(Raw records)
## begin
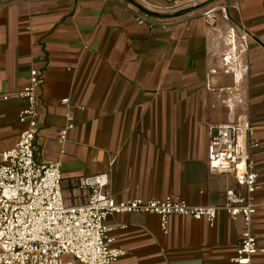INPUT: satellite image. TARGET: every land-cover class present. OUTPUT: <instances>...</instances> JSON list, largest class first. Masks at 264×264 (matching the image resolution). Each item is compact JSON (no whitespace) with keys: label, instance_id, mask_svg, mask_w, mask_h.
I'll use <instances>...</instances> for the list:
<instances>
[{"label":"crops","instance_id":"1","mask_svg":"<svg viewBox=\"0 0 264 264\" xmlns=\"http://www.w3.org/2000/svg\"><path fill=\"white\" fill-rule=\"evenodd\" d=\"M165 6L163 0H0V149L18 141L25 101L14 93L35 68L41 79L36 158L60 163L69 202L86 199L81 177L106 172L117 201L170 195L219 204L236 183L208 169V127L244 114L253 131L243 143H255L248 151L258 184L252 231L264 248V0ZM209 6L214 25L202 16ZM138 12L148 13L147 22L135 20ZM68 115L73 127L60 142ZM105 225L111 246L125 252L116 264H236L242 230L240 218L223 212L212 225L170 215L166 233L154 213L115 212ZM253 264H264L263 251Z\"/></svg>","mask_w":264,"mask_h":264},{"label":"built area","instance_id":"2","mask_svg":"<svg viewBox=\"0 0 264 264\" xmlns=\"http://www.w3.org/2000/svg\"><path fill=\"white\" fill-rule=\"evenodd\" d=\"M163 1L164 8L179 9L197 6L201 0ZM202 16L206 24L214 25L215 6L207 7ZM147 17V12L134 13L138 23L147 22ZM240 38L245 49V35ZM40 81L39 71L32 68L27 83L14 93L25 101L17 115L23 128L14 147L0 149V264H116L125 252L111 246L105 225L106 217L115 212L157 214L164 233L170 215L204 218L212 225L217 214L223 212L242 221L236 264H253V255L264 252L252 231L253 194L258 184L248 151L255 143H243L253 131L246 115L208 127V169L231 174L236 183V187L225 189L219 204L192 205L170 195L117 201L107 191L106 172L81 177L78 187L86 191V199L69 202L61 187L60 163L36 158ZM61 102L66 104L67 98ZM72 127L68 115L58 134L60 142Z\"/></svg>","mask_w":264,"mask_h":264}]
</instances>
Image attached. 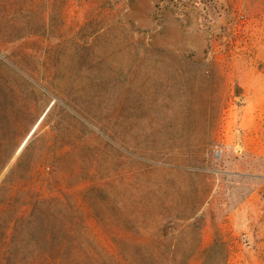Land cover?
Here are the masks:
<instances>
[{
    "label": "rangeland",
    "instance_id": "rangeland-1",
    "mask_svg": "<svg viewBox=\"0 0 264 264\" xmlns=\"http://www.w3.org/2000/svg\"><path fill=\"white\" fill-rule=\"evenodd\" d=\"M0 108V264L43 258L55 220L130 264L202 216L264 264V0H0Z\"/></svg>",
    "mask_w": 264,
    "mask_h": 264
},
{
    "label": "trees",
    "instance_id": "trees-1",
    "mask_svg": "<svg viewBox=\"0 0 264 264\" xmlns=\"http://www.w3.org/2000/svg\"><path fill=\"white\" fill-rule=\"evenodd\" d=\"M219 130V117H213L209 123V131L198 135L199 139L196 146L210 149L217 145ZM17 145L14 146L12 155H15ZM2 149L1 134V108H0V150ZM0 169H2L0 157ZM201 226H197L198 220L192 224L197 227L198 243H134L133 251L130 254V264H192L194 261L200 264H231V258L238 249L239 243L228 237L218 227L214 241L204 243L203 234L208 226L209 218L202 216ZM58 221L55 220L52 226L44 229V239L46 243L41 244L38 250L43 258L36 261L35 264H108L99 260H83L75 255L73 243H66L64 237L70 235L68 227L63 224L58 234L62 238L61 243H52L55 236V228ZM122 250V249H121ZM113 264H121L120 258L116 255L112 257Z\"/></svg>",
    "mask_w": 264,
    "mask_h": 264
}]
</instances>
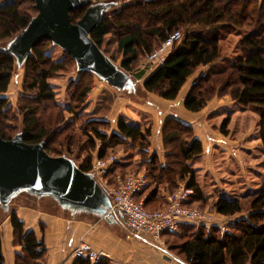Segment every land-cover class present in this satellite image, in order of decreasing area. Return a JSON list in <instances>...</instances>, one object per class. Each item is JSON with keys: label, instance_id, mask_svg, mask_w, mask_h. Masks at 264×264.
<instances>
## end
Stated exercise:
Please output everything from the line containing "Segment every land-cover" down to the last of the lines above as a JSON list of strings, one string per line, with blank lines left out and the pictures omitted.

Written solution:
[
  "Segment every land-cover class present in this satellite image, in order of decreasing area. Return a JSON list in <instances>...</instances>, one object per class. Each item is JSON with keys: label, instance_id, mask_svg, mask_w, mask_h. Masks at 264×264.",
  "<instances>"
]